When you create a new Dagster Cloud organization, you'll be prompted to choose Serverless or Hybrid deployment. Once activated, our GitHub integration will scaffold a new git repo for you with Serverless and Branch Deployments already configured. Pushing to the main branch will deploy to your prod Serverless deployment. Pull requests will spin up ephemeral branch deployments using the Serverless agent.

Without GitHub (GitLab, BitBucket, or local development)#

If you don't want to use our GitHub integration, we offer a powerful CLI that you can use in another CI environment or on your local laptop.

First, create a new project with the Dagster open-source CLI.

pip install dagster
dagster project from-example \
  --name my-dagster-project \
  --example assets_modern_data_stack

Once scaffolded, add dagster-cloud as a dependency in your setup.py file.

Next, install the dagster-cloud CLI and log in to your org. Note: The CLI requires a recent version of Python 3 and Docker.

pip install dagster-cloud
dagster-cloud configure

You can also configure the dagster-cloud tool noninteractively; see the CLI docs for more information.

Finally, deploy your project with Dagster Cloud Serverless:

dagster-cloud serverless deploy \
  --location-name example \
  --package-name assets_modern_data_stack

Adding secrets#

Often you'll need to securely access secrets from your jobs. With Dagster Cloud Serverless, secrets are added as environment variables that can be read using APIs like StringSource.

  • If you're using our GitHub integration, you can pass in secrets as a JSON string input to the serverless deploy step in your repository's Github action script.
  • If you're using the CLI directly, you can pass KEY=VALUE pairs using the --env flag. Run dagster-cloud serverless deploy --help to learn more.

Transitioning to Hybrid#

If your organization begins to hit the limitations of Serverless, you should transition to a Hybrid deployment. Hybrid deployments allow you to run an agent in your own infrastructure and give you substantially more flexibility and control over the Dagster environment.

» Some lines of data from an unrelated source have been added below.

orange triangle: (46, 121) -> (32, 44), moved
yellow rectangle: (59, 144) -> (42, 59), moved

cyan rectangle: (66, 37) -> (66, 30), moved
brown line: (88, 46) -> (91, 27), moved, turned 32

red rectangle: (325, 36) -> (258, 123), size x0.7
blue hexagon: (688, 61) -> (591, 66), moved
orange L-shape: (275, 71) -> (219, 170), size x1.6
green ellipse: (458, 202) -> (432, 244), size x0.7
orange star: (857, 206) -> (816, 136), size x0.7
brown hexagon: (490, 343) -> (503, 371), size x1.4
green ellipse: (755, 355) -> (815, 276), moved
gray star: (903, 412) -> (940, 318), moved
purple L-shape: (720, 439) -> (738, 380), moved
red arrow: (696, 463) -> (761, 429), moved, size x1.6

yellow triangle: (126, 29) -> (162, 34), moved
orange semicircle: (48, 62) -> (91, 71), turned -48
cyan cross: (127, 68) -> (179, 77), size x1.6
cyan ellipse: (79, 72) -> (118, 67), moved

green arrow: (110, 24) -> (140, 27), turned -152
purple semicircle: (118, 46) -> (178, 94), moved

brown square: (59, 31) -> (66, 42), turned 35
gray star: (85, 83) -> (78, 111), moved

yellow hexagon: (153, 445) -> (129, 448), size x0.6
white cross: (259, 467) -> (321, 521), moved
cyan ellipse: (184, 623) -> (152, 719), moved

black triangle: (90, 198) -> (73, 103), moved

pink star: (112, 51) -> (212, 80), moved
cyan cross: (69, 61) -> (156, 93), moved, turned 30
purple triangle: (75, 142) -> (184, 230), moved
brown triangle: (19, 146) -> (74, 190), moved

To switch to Hybrid, navigate to Status > Agents in your Dagster Cloud account. On this page, you can disable the Serverless agent on and view instructions for enabling Hybrid.


Security and data protection#

Unlike Hybrid, Serverless Deployments on Dagster Cloud require direct access to your data, secrets and source code.

  • Dagster Cloud Serverless does not provide persistent storage. Ephemeral storage is deleted when a run concludes.
  • Secrets and source code are built into the image directly. Images are stored in a per-customer container registry with restricted access.
  • User code is securely sandboxed using modern container sandboxing techniques.
  • All production access is governed by industry-standard best practices which are regularly audited.